- EXERCISE OBJECTIVE
Please copy every one of the records below line for line, omitting the picture markers.

Dataset entries
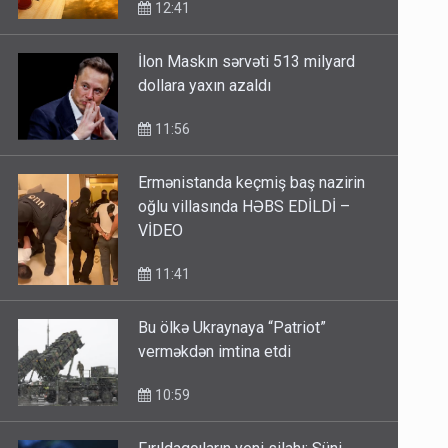
İlon Maskın sərvəti 513 milyard
dollara yaxın azaldı
11:56
Ermənistanda keçmiş baş nazirin
oğlu villasında HƏBS EDİLDİ –
VİDEO
11:41
Bu ölkə Ukraynaya “Patriot”
verməkdən imtina etdi
10:59
Fırıldaqçıların yeni silahı: Süni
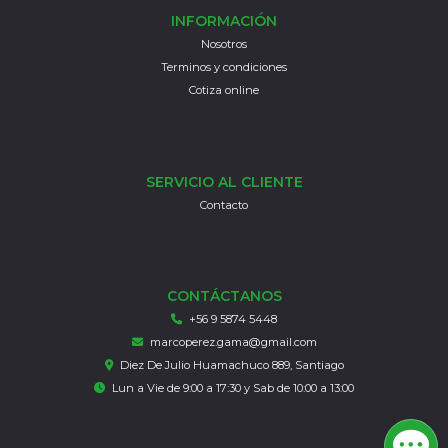
INFORMACIÓN
Nosotros
Terminos y condiciones
Cotiza online
SERVICIO AL CLIENTE
Contacto
CONTÁCTANOS
+56 9 5874 5448
marcoperez.gama@gmail.com
Diez De Julio Huamachuco 889, Santiago
Lun a Vie de 9:00 a 17:30 y Sab de 10:00 a 13:00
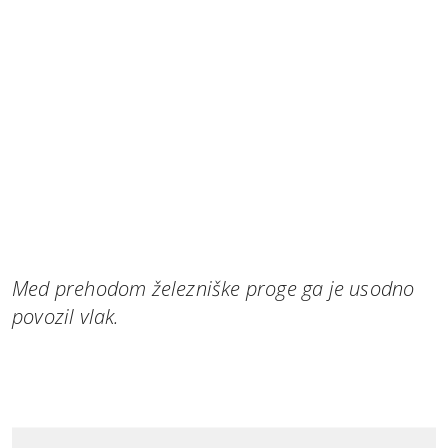
Med prehodom železniške proge ga je usodno
povozil vlak.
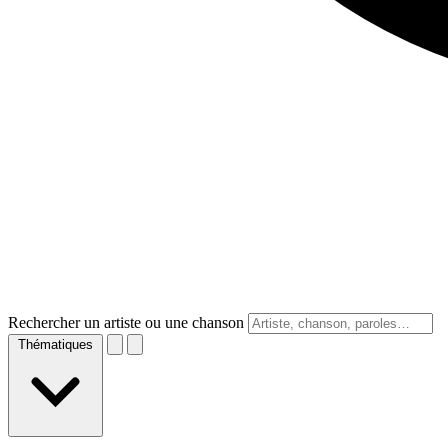
Rechercher un artiste ou une chanson
Thématiques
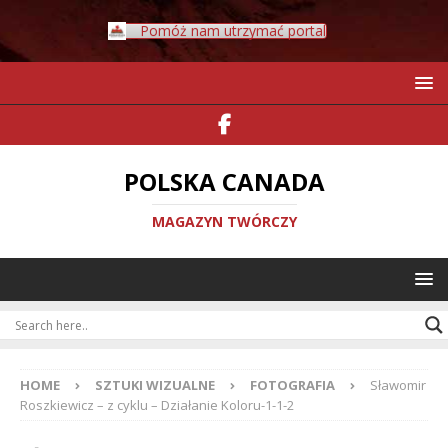
Pomóż nam utrzymać portal
POLSKA CANADA
MAGAZYN TWÓRCZY
HOME
SZTUKI WIZUALNE
FOTOGRAFIA
Sławomir
Roszkiewicz – z cyklu – Działanie Koloru-1-1-2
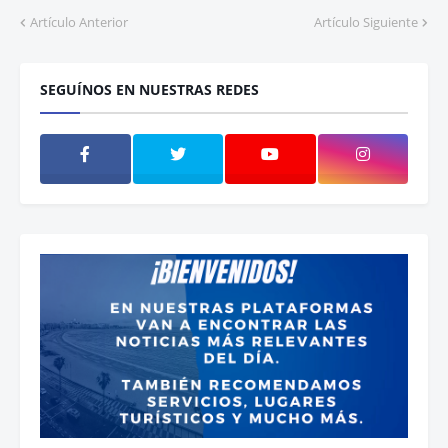
Artículo Anterior
Artículo Siguiente
SEGUÍNOS EN NUESTRAS REDES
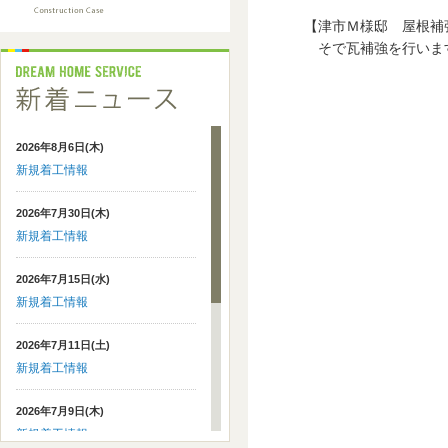
【津市Ｍ様邸 屋根補
そで瓦補強を行いま
2026年8月6日(木)
新規着工情報
2026年7月30日(木)
新規着工情報
2026年7月15日(水)
新規着工情報
2026年7月11日(土)
新規着工情報
2026年7月9日(木)
新規着工情報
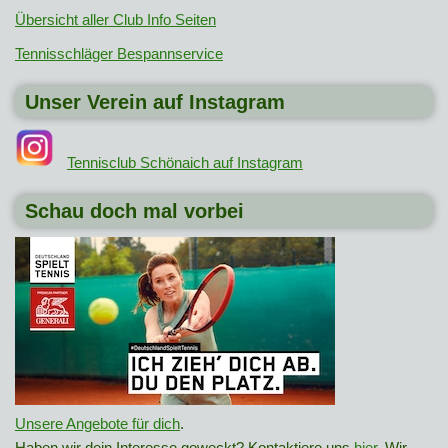
Übersicht aller Club Info Seiten
Tennisschläger Bespannservice
Unser Verein auf Instagram
Tennisclub Schönaich auf Instagram
Schau doch mal vorbei
Unsere Angebote für dich
.
Haben wir dein Interesse geweckt? Kontaktiere uns
hier
. Wir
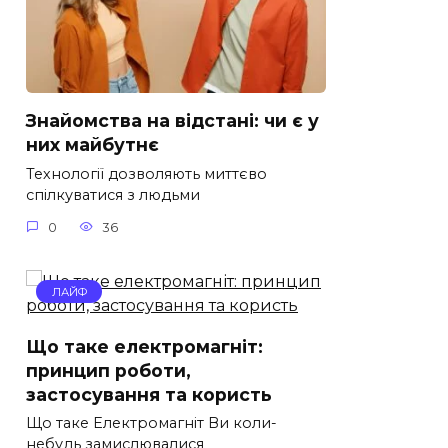
Знайомства на відстані: чи є у
них майбутнє
Технології дозволяють миттєво
спілкуватися з людьми
0
36
ЛАЙФ
Що таке електромагніт:
принцип роботи,
застосування та користь
Що таке Електромагніт Ви коли-
небудь замислювалися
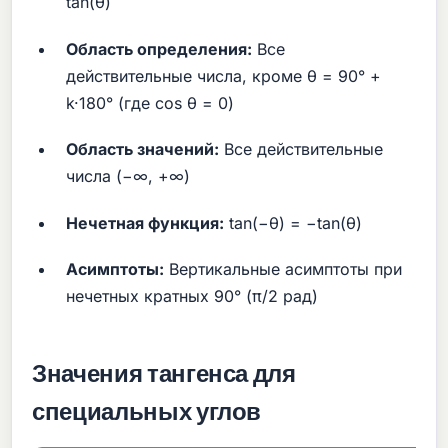
tan(θ)
Область определения:
Все
действительные числа, кроме θ = 90° +
k·180° (где cos θ = 0)
Область значений:
Все действительные
числа (−∞, +∞)
Нечетная функция:
tan(−θ) = −tan(θ)
Асимптоты:
Вертикальные асимптоты при
нечетных кратных 90° (π/2 рад)
Значения тангенса для
специальных углов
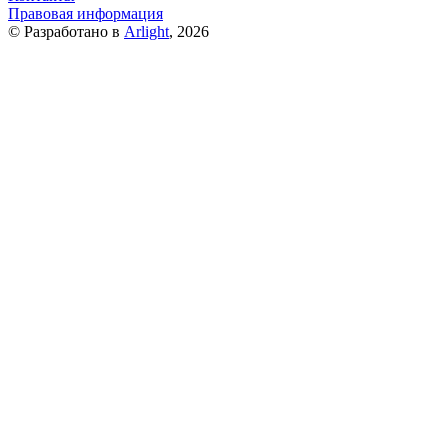
Правовая информация
© Разработано в
Arlight
, 2026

- RESPONSE TO THE TASK
İlon Maskın sərvəti 513 milyard
dollara yaxın azaldı
11:56
Ermənistanda keçmiş baş nazirin
oğlu villasında HƏBS EDİLDİ –
VİDEO
11:41
Bu ölkə Ukraynaya “Patriot”
verməkdən imtina etdi
10:59
Fırıldaqçıların yeni silahı: Süni
INFORMACIÓN
Nosotros
Terminos y condiciones
Cotiza online
SERVICIO AL CLIENTE
Contacto
CONTÁCTANOS
+56 9 5874 5448
marcoperez.gama@gmail.com
Diez De Julio Huamachuco 889, Santiago
Lun a Vie de 9:00 a 17:30 y Sab de 10:00 a 13:00
Med prehodom železniške proge ga je usodno
povozil vlak.
Rechercher un artiste ou une chanson
Thématiques
Pomóż nam utrzymać portal
POLSKA CANADA
MAGAZYN TWÓRCZY
HOME
SZTUKI WIZUALNE
FOTOGRAFIA
Sławomir
Roszkiewicz – z cyklu – Działanie Koloru-1-1-2
Artículo Anterior
Artículo Siguiente
SEGUÍNOS EN NUESTRAS REDES
【津市Ｍ様邸 屋根補
そで瓦補強を行いま
2026年8月6日(木)
新規着工情報
2026年7月30日(木)
新規着工情報
2026年7月15日(水)
新規着工情報
2026年7月11日(土)
新規着工情報
2026年7月9日(木)
新規着工情報
Übersicht aller Club Info Seiten
Tennisschläger Bespannservice
Unser Verein auf Instagram
Tennisclub Schönaich auf Instagram
Schau doch mal vorbei
Unsere Angebote für dich
.
Haben wir dein Interesse geweckt? Kontaktiere uns
hier
. Wir
Знайомства на відстані: чи є у
них майбутнє
Технології дозволяють миттєво
спілкуватися з людьми
0
36
ЛАЙФ
Що таке електромагніт:
принцип роботи,
застосування та користь
Що таке Електромагніт Ви коли-
небудь замислювалися
tan(θ)
Область определения:
Все
действительные числа, кроме θ = 90° +
k·180° (где cos θ = 0)
Область значений:
Все действительные
числа (−∞, +∞)
Нечетная функция:
tan(−θ) = −tan(θ)
Асимптоты:
Вертикальные асимптоты при
нечетных кратных 90° (π/2 рад)
Значения тангенса для
специальных углов
Правовая информация
© Разработано в
Arlight
, 2026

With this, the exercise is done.